Auch wenn sie heute vor allem darunter leidet,
dass sie seit über zwei Monaten ihr eigenes Geschäft in Cala Rajada
nicht betreten kann: Am Morgen, als das Unglück geschah, sagt Petra
Sperling, habe sie geweint: „Wir haben die Arbeiter ja jeden Tag
auf der Baustelle gesehen, fast rund um die Uhr waren sie dort.”
Ihre Saft- und Salatbar „Fresco” liegt direkt auf der anderen
Straßenseite des Hotels Son Moll. Am 16. Dezember 2008 war sie –
„Gott sei Dank!”– nicht in ihrem Laden. An diesem Dienstagmorgen
gegen 8.45 Uhr stürzte der Anbau des Hotelgebäudes zusammen und
begrub vier der rund 90 Bauarbeiter unter sich: Sie hatten keine
Überlebenschance.
Wenn als Unglücksursache auch der heftige Regen in diesen Tagen
gesehen wird, der die Bausubstanz aufgeweicht haben soll:
Entscheidend ist, dass die Anbauarbeiten ohne behördliche
Genehmigung stattfanden – sagt der Bürgermeister von Capdepera.
Gleich drei Mitteilungen sollen dem Hotelinhaber zugeschickt worden
sein, um die Arbeiten zu stoppen. Der Inhaber indes behauptet, er
habe eine mündliche Zustimmung des Bürgermeisters gehabt. Seitdem
wird ermittelt: Architekt, Bauleiter und Vorarbeiter wurden am Tag
nach dem Unglück wegen des Verdachts der fahrlässigen Tötung
festgenommen. Der Tatort „Baustelle” ist seither so weiträumig
abgesperrt, dass anliegende Touristikbetreiber ihre eigenen
Geschäfte nicht mehr betreten können und, wie Petra Sperling, um
ihr wirtschaftliches Überleben bangen. „Und ein Ende dieses
Zustands ist nicht in Sicht.”
Bei allem Verständnis – „Gerichtliche Untersuchen müssen sein” –
sehen Petra Sperling und ihr Lebensgefährte Mattias Rost, mit dem
sie ihr Geschäft im Mai 2008 neu eröffnet hat, nicht mehr ein, noch
länger die Leidtragenden zu sein: „Andere bauen Mist.

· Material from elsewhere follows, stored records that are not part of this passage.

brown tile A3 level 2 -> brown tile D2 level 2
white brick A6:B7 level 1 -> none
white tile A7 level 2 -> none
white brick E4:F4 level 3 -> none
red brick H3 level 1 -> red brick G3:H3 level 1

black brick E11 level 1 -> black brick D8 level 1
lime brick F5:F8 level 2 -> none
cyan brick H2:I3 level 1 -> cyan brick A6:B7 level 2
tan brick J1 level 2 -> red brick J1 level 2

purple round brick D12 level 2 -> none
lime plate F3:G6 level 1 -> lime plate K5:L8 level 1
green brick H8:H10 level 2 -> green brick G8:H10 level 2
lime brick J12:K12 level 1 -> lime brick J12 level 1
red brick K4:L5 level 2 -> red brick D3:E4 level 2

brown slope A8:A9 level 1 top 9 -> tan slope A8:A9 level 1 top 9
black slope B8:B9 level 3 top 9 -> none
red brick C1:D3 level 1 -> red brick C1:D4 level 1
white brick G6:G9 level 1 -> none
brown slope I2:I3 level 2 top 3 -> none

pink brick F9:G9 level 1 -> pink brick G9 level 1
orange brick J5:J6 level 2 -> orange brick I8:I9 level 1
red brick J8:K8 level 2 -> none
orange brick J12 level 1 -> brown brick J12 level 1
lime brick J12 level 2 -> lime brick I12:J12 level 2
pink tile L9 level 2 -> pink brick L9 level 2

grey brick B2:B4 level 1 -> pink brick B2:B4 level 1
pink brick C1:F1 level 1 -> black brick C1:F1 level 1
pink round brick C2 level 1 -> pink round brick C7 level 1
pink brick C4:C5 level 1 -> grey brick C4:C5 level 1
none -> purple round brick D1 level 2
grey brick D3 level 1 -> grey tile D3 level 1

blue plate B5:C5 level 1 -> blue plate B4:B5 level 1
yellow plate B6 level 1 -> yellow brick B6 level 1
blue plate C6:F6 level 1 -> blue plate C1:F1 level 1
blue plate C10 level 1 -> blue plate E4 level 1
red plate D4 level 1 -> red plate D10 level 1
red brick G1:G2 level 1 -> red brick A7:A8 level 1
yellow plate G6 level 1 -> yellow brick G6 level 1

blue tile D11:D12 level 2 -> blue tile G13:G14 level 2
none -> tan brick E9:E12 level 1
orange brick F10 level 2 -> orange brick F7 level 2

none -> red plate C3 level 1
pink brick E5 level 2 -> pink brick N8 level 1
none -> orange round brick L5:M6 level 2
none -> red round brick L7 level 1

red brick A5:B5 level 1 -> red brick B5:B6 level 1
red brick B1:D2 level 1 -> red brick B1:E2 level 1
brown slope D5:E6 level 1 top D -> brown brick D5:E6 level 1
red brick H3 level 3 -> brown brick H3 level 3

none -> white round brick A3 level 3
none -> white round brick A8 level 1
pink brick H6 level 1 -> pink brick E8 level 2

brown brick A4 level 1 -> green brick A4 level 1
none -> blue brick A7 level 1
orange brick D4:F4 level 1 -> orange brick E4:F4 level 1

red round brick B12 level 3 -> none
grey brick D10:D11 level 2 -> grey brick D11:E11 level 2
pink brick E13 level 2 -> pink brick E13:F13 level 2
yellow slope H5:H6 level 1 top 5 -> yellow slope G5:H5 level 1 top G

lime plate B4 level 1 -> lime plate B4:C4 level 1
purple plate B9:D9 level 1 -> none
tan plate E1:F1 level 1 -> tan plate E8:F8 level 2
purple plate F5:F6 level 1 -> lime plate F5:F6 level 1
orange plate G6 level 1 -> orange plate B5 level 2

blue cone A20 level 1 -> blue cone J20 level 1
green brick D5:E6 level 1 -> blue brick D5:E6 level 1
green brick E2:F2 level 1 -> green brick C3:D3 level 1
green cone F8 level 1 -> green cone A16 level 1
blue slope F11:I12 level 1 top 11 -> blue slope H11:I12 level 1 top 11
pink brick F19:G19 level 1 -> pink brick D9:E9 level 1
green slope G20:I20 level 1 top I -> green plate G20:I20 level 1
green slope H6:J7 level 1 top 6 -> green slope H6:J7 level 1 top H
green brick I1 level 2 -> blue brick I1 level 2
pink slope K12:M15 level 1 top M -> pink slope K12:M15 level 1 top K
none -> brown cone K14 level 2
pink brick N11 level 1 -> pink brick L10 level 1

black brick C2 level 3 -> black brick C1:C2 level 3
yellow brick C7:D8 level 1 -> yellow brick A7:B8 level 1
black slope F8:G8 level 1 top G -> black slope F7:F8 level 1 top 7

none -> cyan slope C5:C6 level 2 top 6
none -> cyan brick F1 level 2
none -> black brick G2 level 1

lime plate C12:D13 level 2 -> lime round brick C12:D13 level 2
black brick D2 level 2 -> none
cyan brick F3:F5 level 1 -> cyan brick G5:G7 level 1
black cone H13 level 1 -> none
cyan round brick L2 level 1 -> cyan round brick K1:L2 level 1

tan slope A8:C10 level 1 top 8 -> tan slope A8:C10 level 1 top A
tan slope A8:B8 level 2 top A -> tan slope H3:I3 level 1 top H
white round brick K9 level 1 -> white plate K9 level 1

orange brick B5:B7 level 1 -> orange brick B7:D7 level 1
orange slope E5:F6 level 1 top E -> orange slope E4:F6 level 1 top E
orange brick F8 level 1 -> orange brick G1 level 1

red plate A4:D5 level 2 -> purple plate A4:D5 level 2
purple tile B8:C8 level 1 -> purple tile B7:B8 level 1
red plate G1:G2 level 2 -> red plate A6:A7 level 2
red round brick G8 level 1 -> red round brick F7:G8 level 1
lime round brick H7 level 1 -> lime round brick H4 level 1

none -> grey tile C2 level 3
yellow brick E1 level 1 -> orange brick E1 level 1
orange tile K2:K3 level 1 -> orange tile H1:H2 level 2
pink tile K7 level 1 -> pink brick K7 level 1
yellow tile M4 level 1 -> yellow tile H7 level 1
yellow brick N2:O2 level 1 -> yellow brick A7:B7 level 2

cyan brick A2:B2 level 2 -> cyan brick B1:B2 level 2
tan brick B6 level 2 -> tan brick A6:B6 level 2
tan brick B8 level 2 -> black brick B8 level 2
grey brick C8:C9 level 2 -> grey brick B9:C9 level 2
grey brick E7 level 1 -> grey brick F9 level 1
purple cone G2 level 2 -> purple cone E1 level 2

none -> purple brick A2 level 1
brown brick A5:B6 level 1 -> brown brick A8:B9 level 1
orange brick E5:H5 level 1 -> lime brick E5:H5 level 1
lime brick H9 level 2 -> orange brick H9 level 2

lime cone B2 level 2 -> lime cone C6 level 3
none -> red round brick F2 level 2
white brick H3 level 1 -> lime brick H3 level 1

Und nun steht
man da.” Den Schlüssel zu ihrem Geschäft hat sie zwar inzwischen
wieder – „Die Polizei hatte uns den am Unglückstag abgenommen, weil
man erst ein Not-Lazarett dort einrichten wollte” –, aber er nützt
ihr nichts: „Der ganze Komplex ist zwecks Beweissicherung eine
einzige Sperrzone.” Wegen der näherrückenden Saison haben Hoteliers
und Anwohner die Behörden nun vereint und offiziell aufgefordert,
die Absperrungen schnellstmöglich aufzuheben und die Ermittlungen
zu beschleunigen (MM 7/2009), aber die Antwort des Gerichts machte
wenig Hoffnung: Die Absperrungen bleiben erhalten, „solange es die
polizeilichen Untersuchungen erfordern”. Und das kann dauern, sagt
Petra Sperling fassungslos: „Es ist unglaublich, dass man um die
eigene Existenz bangen muss, ohne im Geringsten schuld daran zu
sein und nicht einmal eine verbindliche Auskunft bekommt.”
Einen Anwalt habe sie nun eingeschaltet, „den wir auch noch
vorfinanzieren müssen”. Dabei seien die Ersparnisse, von denen sie
und ihr Lebensgefährte seit über zwei Monaten leben, langsam
erschöpft: „Wir hatten alles ein Jahr sorgfältig vorbereitet, und
der Laden lief auch prima.” Spätestens im April habe sie ihr
Geschäft wieder öffnen wollen: „Hoffen ja, aber glauben können wir
daran nicht.” Unter hotel.de findet man das Hotel Son Moll als
Vier-Sterne-Haus (das es durch den Umbau werden sollte)
angepriesen: „Geöffnet ab 15.05.2009.” Der Countdown läuft.